Condition Monitoring of Hydraulic Turbine Rotors

Raza Saeed graduated from the University of Salahaddin, Iraq, with a BSc and MSc and has passed his PhD viva with a thesis entitled ‘Condition Monitoring of Hydraulic Turbine Rotors’. The external examiner was Prof Luiz Wrobel from Brunel University, UK and the internal was Prof Carlos Brebbia.

Development of fatigue cracks in hydraulic turbine runners has become one of the major factors contributing to the economic and safety of the hydro power station. During a routine inspection of Unit 2 in Derbendikhan power station, in February 2002, it was found that multiple fatigue cracks had developed mainly situated at the transition between the blades and crown/band. In order to investigate the causes of the cracks in the runner, the field data from start up to runaway between 1997 and 2002 were investigated. The total operation time for these five years of operation was more than 15000 hours and the operation conditions were recorded every hour.
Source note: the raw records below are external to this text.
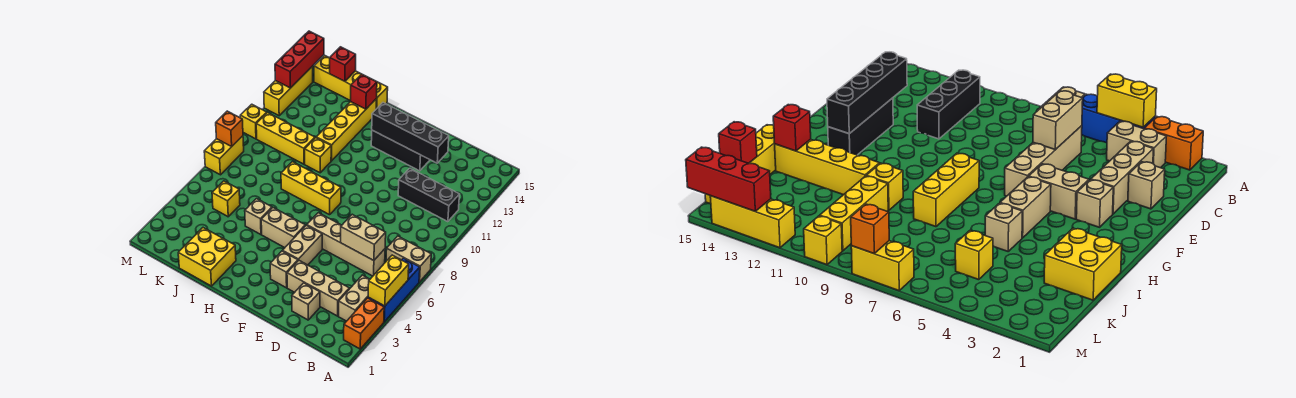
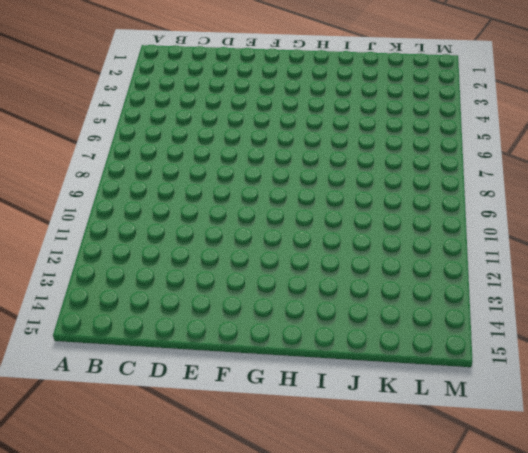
none -> orange 1x2 brick [344,298,384,349]
none -> blue 1x3 brick [368,258,420,322]
none -> tan 1x2 brick [386,236,431,282]
none -> tan 1x2 brick [339,275,370,321]

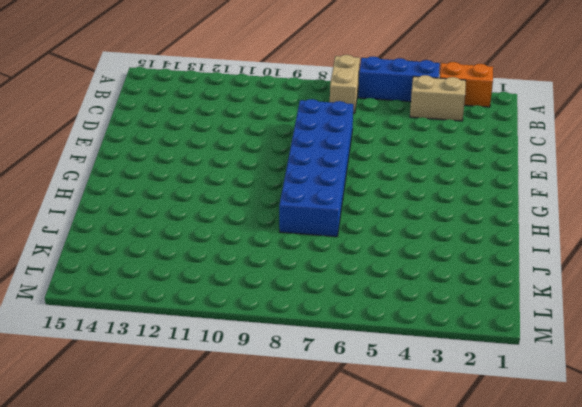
blue 2x6 brick [279,99,353,237] -> yellow 1x3 brick [281,162,341,215]
none -> black 1x3 brick [398,168,460,222]
none -> tan 1x3 brick [287,261,349,316]
none -> tan 1x4 brick [307,213,385,276]
none -> tan 1x1 brick [292,283,320,320]

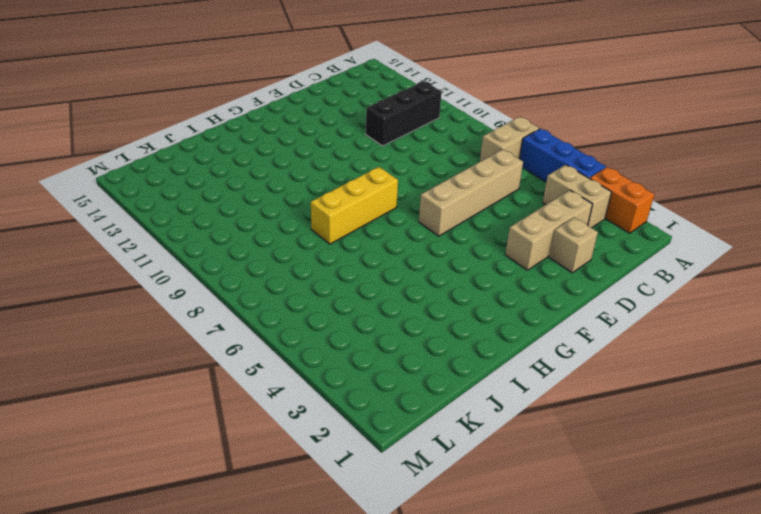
none -> black 1x3 brick [371,130,430,171]
none -> tan 1x1 brick [270,251,298,288]
none -> tan 1x2 brick [283,225,322,265]
none -> tan 1x2 brick [261,208,305,248]

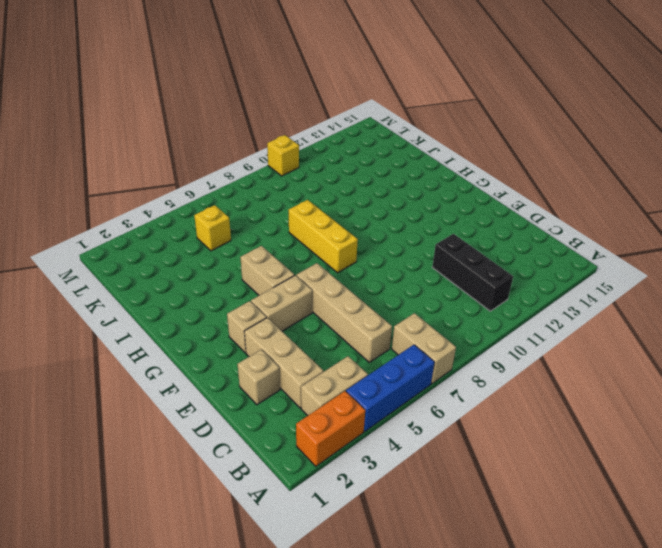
none -> black 1x3 brick [371,130,430,171]
none -> yellow 2x2 brick [178,228,236,286]
none -> tan 1x1 brick [245,199,272,234]
none -> yellow 1x1 brick [305,138,331,173]

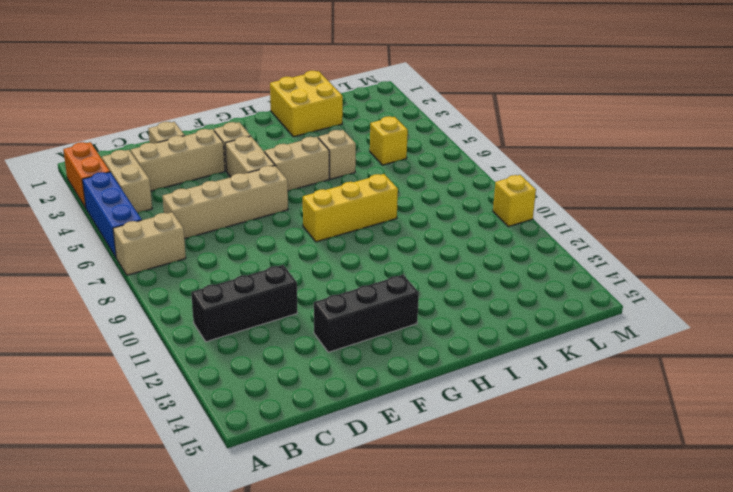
none -> yellow 1x1 brick [305,138,331,173]
none -> yellow 1x4 brick [316,99,377,161]
none -> yellow 1x4 brick [314,55,388,109]
none -> yellow 1x3 brick [256,113,315,164]

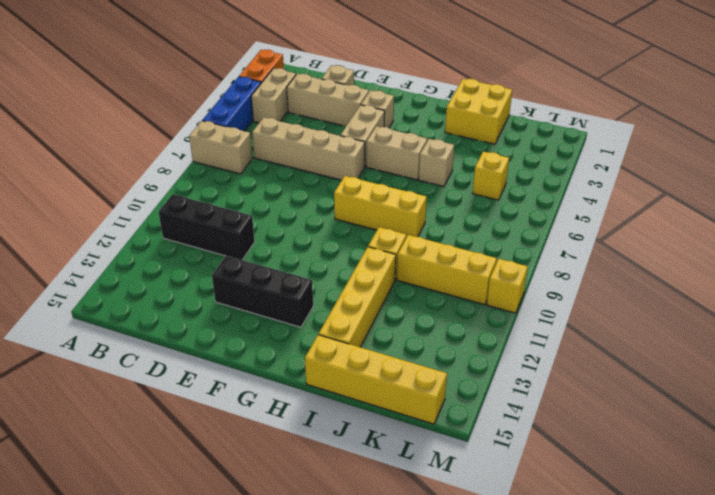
none -> yellow 1x2 brick [204,136,244,175]
none -> yellow 1x3 brick [264,66,313,116]
none -> yellow 1x2 brick [368,255,409,306]
none -> tan 1x2 brick [341,214,386,261]

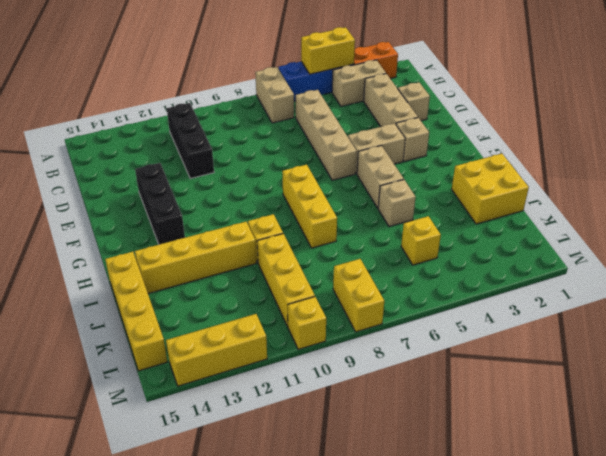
yellow 1x2 brick [333,259,384,332] -> yellow 1x2 brick turned to [204,136,244,175]
none -> tan 1x2 brick [341,214,386,261]
none -> black 1x4 brick [372,103,449,163]
none -> red 1x1 brick [351,74,377,109]
none -> red 1x1 brick [330,47,356,81]

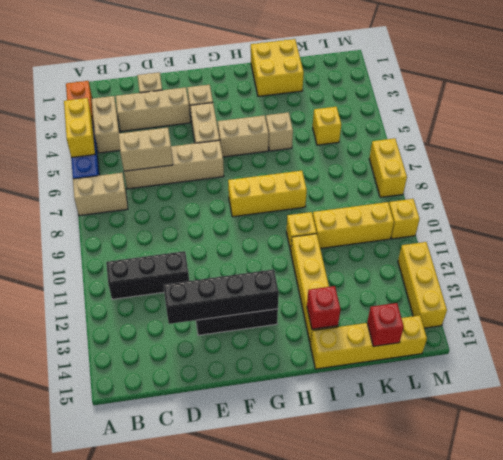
none -> orange 1x1 brick [216,111,243,147]
none -> red 1x3 brick [275,31,324,88]

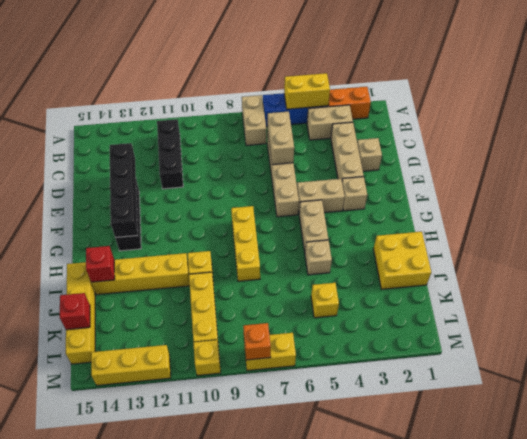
none -> red 1x3 brick [275,31,324,88]

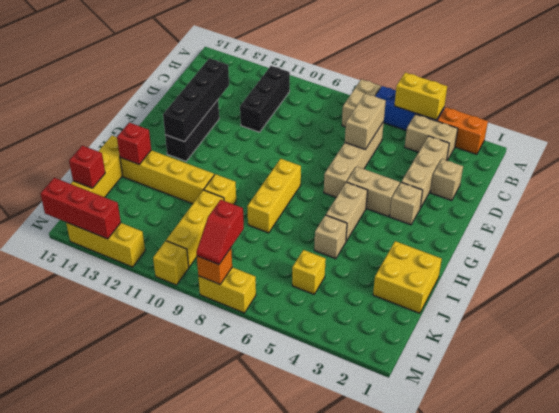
red 1x2 slope [196,200,244,265] -> none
In this study, based on the available data obtained from on site measurements, very large and complex model geometries of flow domain and whole turbine runner were created. Due to the complexity of these models, stress analysis of the Francis turbine runner was performed by numerical methods. Therefore, three-dimensional (3D) Computational Fluid Dynamics (CFD) simulation of the flow through the whole turbine runner was performed to calculate pressure distributions on the runner. The results obtained from the CFD analysis for different boundary conditions were incorporated into a FEM model to calculate stress distributions in the runner. The results indicated that the maximum stresses were situated at the transition between the blades and the crown on the trailing edge, which explained the appearance of fatigue cracks in these areas.
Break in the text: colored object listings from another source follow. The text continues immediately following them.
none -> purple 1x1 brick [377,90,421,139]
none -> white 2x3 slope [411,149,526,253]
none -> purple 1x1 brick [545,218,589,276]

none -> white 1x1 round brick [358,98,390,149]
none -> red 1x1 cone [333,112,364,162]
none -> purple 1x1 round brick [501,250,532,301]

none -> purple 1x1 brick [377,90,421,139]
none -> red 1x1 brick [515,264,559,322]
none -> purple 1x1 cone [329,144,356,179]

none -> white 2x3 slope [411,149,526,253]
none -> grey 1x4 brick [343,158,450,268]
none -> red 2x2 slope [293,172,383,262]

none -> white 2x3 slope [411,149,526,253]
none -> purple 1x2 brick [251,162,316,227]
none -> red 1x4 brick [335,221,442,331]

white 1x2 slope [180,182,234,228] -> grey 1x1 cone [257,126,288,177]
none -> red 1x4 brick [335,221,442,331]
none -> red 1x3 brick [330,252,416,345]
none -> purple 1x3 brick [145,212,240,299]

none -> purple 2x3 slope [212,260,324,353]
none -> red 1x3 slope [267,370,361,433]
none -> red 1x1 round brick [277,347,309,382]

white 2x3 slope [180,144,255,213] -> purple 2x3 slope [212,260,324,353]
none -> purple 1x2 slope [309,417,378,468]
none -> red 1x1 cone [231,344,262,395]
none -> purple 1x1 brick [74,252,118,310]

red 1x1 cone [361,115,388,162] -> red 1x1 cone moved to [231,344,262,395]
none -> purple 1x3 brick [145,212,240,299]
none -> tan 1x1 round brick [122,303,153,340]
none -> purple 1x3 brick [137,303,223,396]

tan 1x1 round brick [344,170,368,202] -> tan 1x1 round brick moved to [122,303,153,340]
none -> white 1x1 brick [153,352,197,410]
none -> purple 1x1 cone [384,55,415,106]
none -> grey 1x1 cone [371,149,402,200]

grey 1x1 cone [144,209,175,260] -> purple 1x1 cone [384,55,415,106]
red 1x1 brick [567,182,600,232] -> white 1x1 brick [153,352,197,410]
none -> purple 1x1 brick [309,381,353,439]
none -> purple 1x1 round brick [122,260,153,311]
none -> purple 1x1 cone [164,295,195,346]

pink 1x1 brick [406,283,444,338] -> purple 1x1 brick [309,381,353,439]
Since the computational domain has a very complicated geometry, the analysis of the fluid flow model and turbine runner models at each operational condition required large computer memory and computational time (more than eight hours). As a result, in order to analyze real life operational data (which consisted of more than 15,000 operation point), a simplified simulation technique was employed. In this study a developed simplified 3D model of the turbine runner blade was used to calculate the maximum stresses in the runner blades during operational periods. The results revealed that the level of maximum stresses was below the strength limit, which therefore, confirmed that the existence of fatigue cracks observed in the blades could not be attributed to the stresses alone, but could be produced by a combination of different factors. To evaluate the accuracy of the simplified model, the results were compared with those from the whole turbine runner model at eight different operating conditions. These results demonstrated that the simplified model was suitable for modelling the turbine blade, due to small discrepancies between two models.

With the absence of fault detection and monitoring condition system, fatigue cracks might cause severe damage and the turbine runner could be completely destroyed. For complex systems where analytical models can not be used, Artificial Intelligent (AI) techniques have been widely reported for fault detection and monitoring turbine conditions. Therefore, in this study, an intelligent system was developed for fault detection and monitoring.
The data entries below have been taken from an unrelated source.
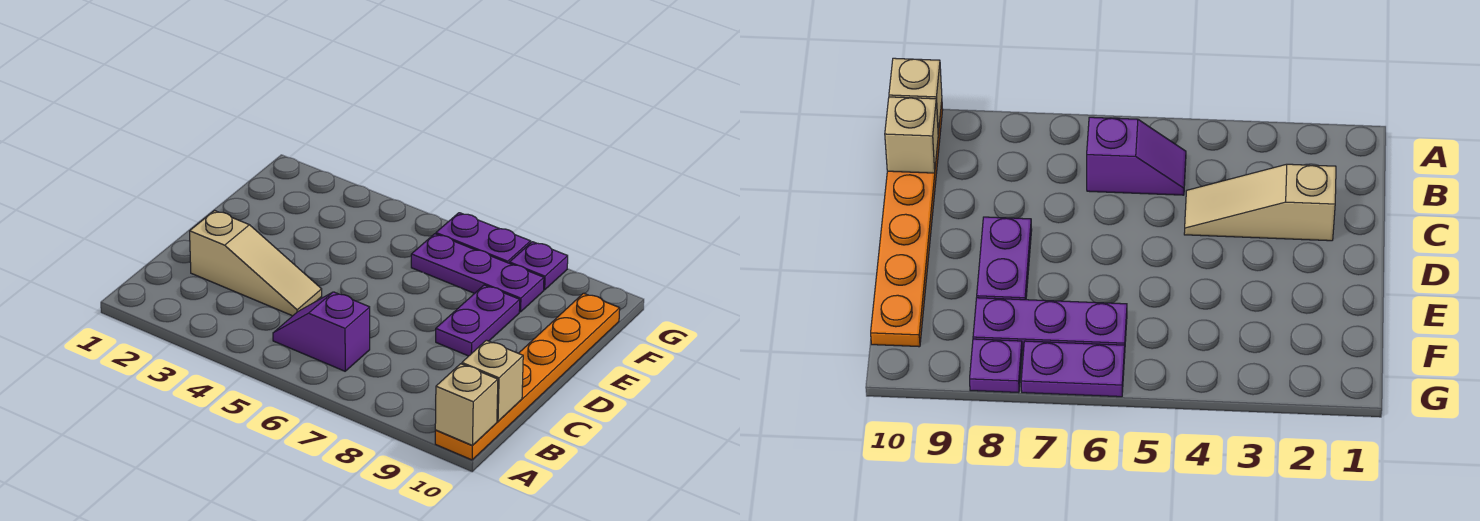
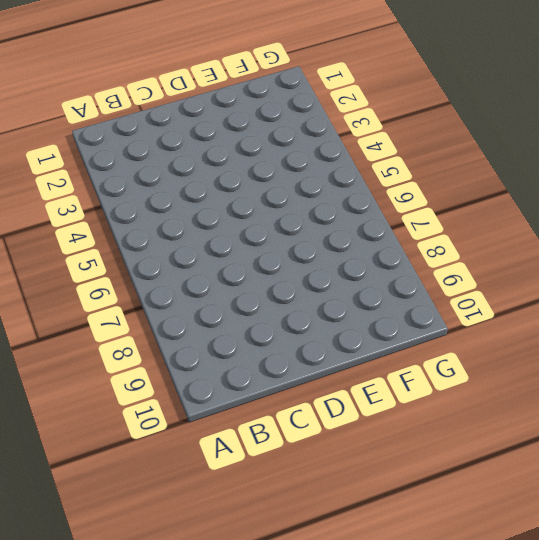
none -> orange 1x6 plate [435,293,620,460]
none -> purple 1x2 slope [273,292,370,371]

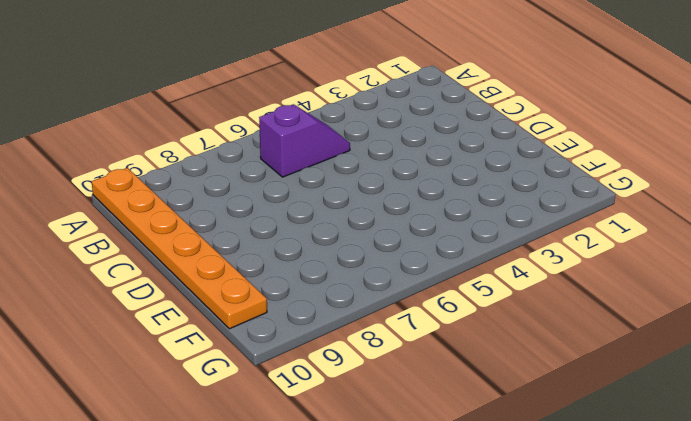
none -> tan 1x3 slope [190,211,322,316]
none -> purple 1x2 plate [436,285,520,356]

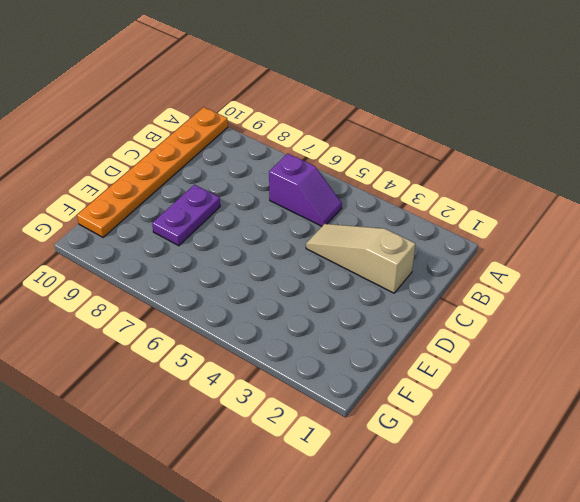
none -> purple 1x3 plate [411,234,544,312]
none -> purple 1x2 plate [436,213,531,263]

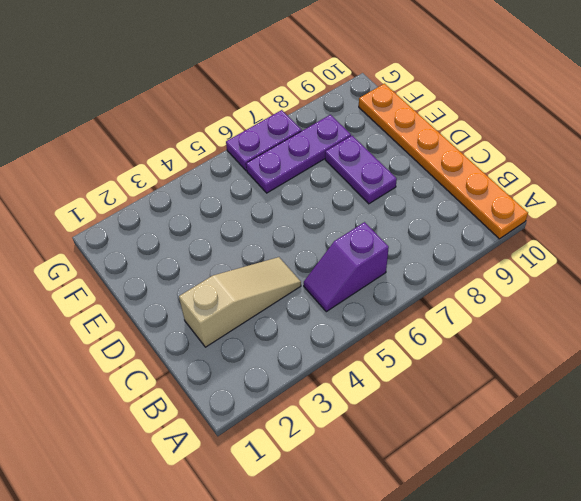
none -> purple 1x1 plate [510,242,568,290]
none -> tan 1x1 brick [435,364,498,445]

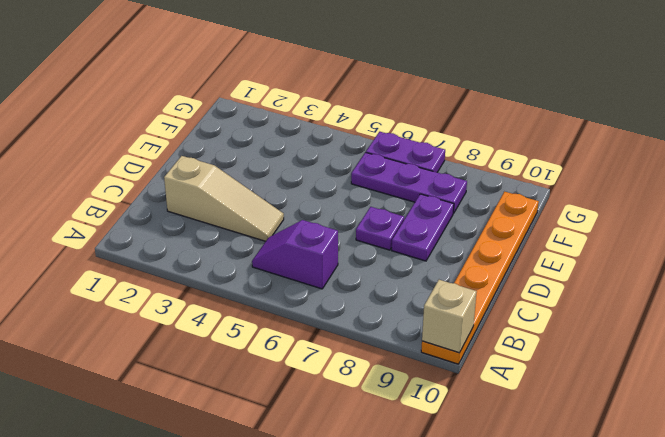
purple 1x1 plate [356,207,404,250] -> purple 1x1 plate moved to [510,242,568,290]
none -> tan 1x1 brick [462,340,523,421]

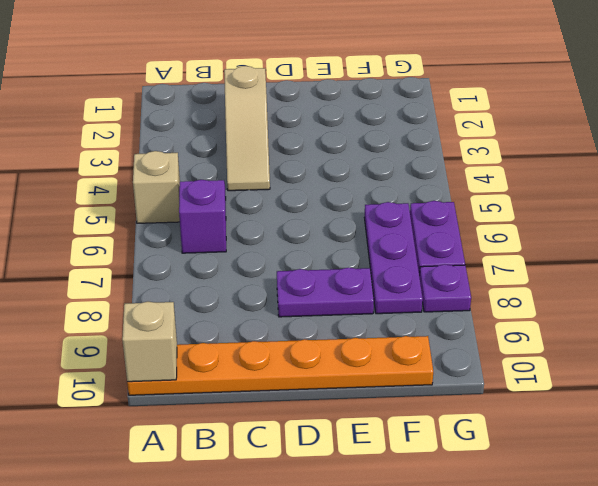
tan 1x1 brick [133,151,180,223] -> tan 1x1 brick moved to [462,340,523,421]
AI techniques such as, Artificial Neural Network (ANN) and Adaptive Neuro-Fuzzy Interface System (ANFIS) were performed based on the vibration data obtained from the numerical analysis. In order to examine the capability of the AI techniques, as a first stage, these techniques were used to identify the cracks in the simplified model. A study was conducted for the identification of cracks based on natural frequencies and Frequency Response Functions (FRFs). At the next stage, the damage detection and condition monitoring of the whole turbine were investigated based on vibration data. Integrating CFD simulation of the flow domain with the FEM simulation of the whole turbine runner was used to obtain vibration data of both the intact and damaged turbine runner under different load conditions and different damage cases. Those vibration signals were used for predicting crack length in the runner and estimating the turbine operating conditions.

In order to provide the high performance automated diagnostic, multiple ANN and ANFIS models were proposed. The results showed that the multiple ANN and ANFIS models were capable of identifying faults better than using them individually. Finally, in order to improve AI techniques generalisation and robustness, different types and different levels of noise were added to the input vibration data.

As a result of his research, both examiners recommended the award of Doctor of Philosophy.